Required work
I'd like the data beneath this line reproduced exactly, without any of its images.

Extracted entries

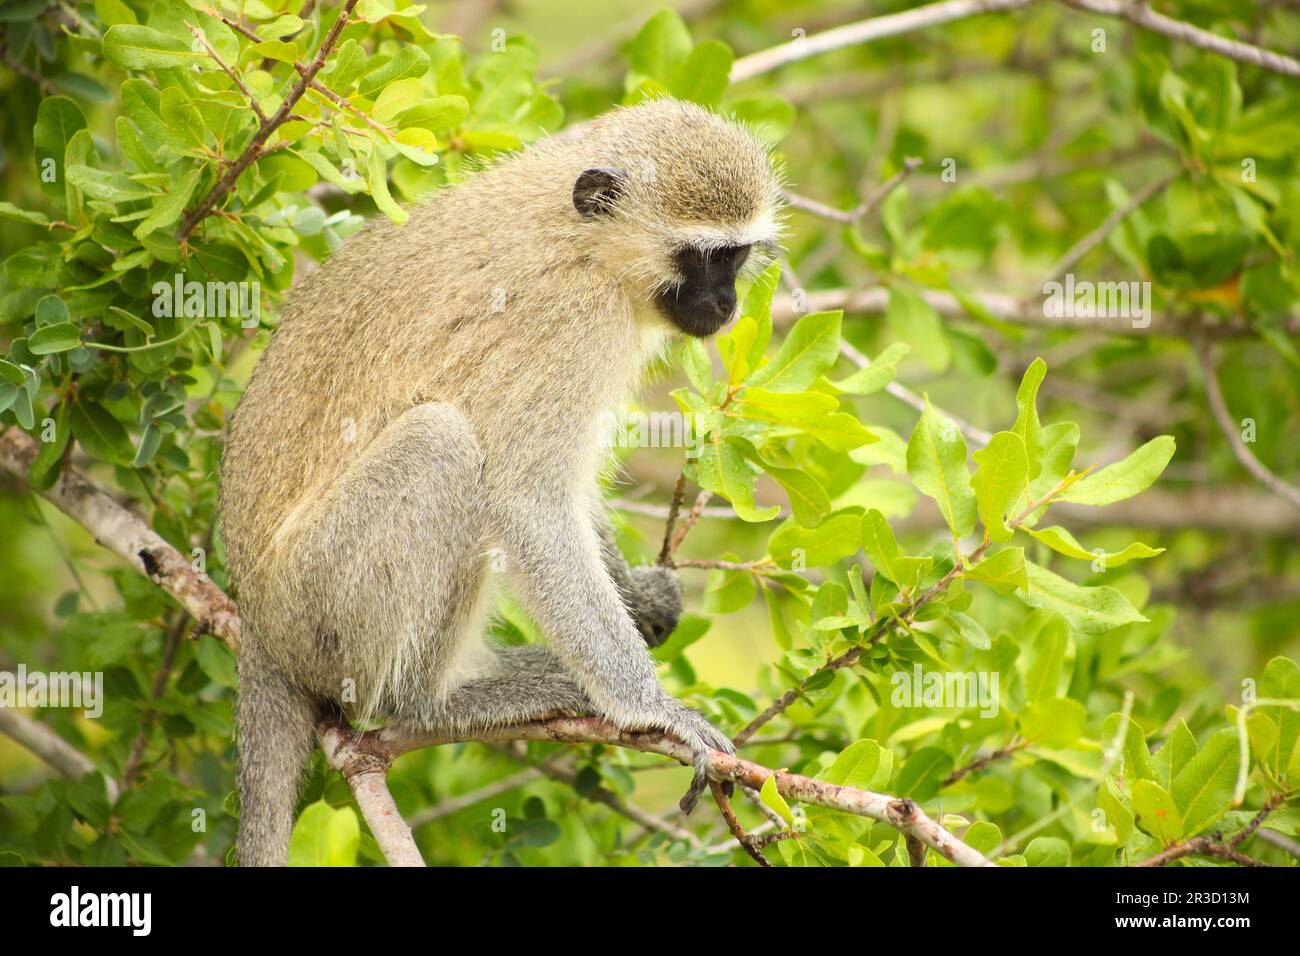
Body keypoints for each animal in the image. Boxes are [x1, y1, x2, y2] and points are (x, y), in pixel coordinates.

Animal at [219, 97, 784, 866]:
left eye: (737, 255)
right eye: (699, 257)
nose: (724, 304)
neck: (587, 243)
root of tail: (255, 620)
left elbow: (567, 495)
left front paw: (641, 600)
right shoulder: (572, 326)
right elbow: (528, 500)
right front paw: (654, 711)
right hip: (318, 603)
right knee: (445, 444)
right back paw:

Task output
Body keypoints for each animal in the image. Boxes are [x1, y1, x2, y2] and points are (x, y), in pixel coordinates.

Animal at [219, 97, 784, 866]:
left eye: (737, 255)
right eye: (699, 257)
nose: (724, 304)
neck: (587, 243)
root of tail: (255, 620)
left elbow: (567, 495)
left front paw: (641, 600)
right shoulder: (572, 326)
right elbow: (528, 500)
right front paw: (654, 711)
right hip: (318, 603)
right knee: (445, 444)
right back paw:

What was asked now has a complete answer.